ドキッとして、敵わないと思い白状しようとして息を吐く。

その前にシドニーさんが言葉を挟んだ。

 

「もしかして、あたし?」

 

緊張した気持ちが解けて、笑いに変わる。

 

「虐め過ぎちゃってゴメンね。そんな好きなら気持ちを大切にしないとね。」

 

「だから、居ませんって。」

 

苦し過ぎる言い訳を吐いて、「わかったよ」短く返事が返ってきた。

 

そんな中、私のケータイが鳴りだした。

お父さんからだった。

「直ぐに来てくれ。」との事だったので、向かう事にした。

 

「あたしは明日も仕事だから寝るけど、勝手にシャワー浴びてもいいからね。」

 

「ありがとうございます。」

 

「困った事が会ったら、あたしに相談しなよ。おやすみ。」

 

「おやすみなさい。
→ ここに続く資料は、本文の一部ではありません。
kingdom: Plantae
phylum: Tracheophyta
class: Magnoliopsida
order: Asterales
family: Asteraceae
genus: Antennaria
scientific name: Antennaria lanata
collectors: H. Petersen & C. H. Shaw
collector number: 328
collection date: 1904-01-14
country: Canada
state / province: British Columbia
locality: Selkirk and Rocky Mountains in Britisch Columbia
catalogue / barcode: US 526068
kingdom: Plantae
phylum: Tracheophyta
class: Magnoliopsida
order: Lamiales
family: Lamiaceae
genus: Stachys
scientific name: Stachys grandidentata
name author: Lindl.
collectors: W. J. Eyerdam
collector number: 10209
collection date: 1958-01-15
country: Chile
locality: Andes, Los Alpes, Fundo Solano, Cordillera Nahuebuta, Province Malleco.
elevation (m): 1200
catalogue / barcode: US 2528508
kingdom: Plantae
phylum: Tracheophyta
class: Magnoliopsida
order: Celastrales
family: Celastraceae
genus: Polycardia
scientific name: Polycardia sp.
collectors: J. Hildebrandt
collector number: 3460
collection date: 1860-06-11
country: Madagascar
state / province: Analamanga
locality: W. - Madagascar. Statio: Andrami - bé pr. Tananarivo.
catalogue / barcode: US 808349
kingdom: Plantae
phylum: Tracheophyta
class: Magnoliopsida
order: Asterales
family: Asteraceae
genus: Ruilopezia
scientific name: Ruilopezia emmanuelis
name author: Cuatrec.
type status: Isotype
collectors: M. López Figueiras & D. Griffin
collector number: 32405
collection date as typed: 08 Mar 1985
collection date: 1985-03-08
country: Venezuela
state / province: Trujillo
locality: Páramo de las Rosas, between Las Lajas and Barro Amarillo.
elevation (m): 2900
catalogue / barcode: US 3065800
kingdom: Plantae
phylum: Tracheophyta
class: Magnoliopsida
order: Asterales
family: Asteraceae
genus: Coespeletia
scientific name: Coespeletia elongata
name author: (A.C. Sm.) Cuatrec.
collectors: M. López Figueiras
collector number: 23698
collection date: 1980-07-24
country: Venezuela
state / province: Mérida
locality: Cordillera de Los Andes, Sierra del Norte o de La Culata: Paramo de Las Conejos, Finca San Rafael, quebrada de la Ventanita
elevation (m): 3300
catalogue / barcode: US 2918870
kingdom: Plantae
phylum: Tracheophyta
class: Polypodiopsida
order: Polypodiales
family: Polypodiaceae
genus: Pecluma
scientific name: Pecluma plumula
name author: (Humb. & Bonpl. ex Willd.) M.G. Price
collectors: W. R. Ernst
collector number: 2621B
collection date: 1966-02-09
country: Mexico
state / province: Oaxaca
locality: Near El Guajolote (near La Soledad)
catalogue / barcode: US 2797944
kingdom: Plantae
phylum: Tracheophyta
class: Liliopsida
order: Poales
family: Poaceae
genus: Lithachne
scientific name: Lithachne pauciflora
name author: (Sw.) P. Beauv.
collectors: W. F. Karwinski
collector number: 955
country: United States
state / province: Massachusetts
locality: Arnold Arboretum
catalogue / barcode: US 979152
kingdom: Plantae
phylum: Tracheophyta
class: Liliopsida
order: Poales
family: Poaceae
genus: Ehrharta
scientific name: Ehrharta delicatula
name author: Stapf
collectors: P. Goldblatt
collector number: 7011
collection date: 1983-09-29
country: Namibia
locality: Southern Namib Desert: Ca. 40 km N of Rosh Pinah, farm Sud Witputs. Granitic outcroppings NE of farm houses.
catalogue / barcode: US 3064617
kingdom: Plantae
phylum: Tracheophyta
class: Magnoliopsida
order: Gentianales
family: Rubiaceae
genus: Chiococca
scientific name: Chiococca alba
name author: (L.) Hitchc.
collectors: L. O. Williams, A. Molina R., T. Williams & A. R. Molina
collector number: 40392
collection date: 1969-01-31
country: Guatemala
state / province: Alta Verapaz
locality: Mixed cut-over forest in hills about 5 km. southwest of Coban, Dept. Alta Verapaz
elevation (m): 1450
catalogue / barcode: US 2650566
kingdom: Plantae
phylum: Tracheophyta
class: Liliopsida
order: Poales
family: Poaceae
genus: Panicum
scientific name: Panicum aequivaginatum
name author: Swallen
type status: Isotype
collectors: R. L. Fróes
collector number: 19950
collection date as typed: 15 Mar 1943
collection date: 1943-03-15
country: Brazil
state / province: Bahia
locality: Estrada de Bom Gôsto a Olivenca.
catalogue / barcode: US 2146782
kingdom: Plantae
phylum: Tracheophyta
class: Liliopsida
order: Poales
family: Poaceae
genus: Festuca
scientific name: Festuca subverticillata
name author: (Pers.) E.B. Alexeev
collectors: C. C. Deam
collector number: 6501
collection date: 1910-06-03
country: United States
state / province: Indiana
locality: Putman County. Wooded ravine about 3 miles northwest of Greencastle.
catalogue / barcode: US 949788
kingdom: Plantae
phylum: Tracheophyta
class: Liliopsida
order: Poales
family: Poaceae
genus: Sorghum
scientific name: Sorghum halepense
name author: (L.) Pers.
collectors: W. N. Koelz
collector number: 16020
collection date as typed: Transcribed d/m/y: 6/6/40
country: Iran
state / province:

」

 

暖かい言葉に気持ちがスッキリとした。

多分、相談は出来ないけど嬉しく思った。

 

私は恋はしている。

ただ少々、曲者なのだ。

 

 

昼ごろに来た部屋のドアをノックする。

「入りなさい」と声が聞こえた。

 

中に入ると陛下と父の二人だけだった。

 

お辞儀をして、椅子に座って、二人の様子を伺う。

ディナーの時とは違って、神妙な表情を浮かべている。

 

「イリスよ。夜分遅くに悪いな。」

 

「いえ、陛下に呼ばれたとあれば伺うのが臣下の務めです。」

 

「ハハッ。そう固くならずとも良い。クレイラス。2、3分外してくれ。」

 

固くなるなと言われても無理があると言うもの。

陛下が何を仰るか想像出来ず、固唾を飲む。

 

陛下は父が部屋を出るのを見てから、語り出した。

 

「イリスは進学せずに父や兄と共に王都で働くとの事だったな。」

 

「はい。学業で得た知識を生かし、私の持てる全てを使って、陛下をお支えしたいと思っています。」

 

「そうか…。ならば一つ頼みがある。」

 

「はい。なんなりと。」

 

「其方の才の全てを未来のために使ってくれ。」

 

「元よりそのつもりです。」

 

何度も申し上げたにもかかわらず、釈然とせずにいて、陛下の真意が分からなかった。

何か試されているようだった。

 

「私はルシス王家に忠誠を…。」

 

 

「王家にではない。ノクト自身にじゃ」

 

 

困惑しながらも返事をする。

 

「分かりました。殿下に忠誠を誓います。」

 

私の顔を真剣に見つめ、納得した様子だった。

 

「うむ。遅くにすまんかったな。下がって良いぞ。」

 

部屋を出て、陛下の真意を考えてみても分からなかった。

ノクトの名前が出た時、こころを覗かれている気分になった。

 

失礼ながらもたったそれだけの為に呼んだのかと思ったが、状況的に違うとは思うが、それ以上の答えが出なかった。

 

陛下の考えは「未来のために」と言っていたから、ノクトが王になった時の事を言っているのかと考えたが、数日後に陛下の真意を理解することになる。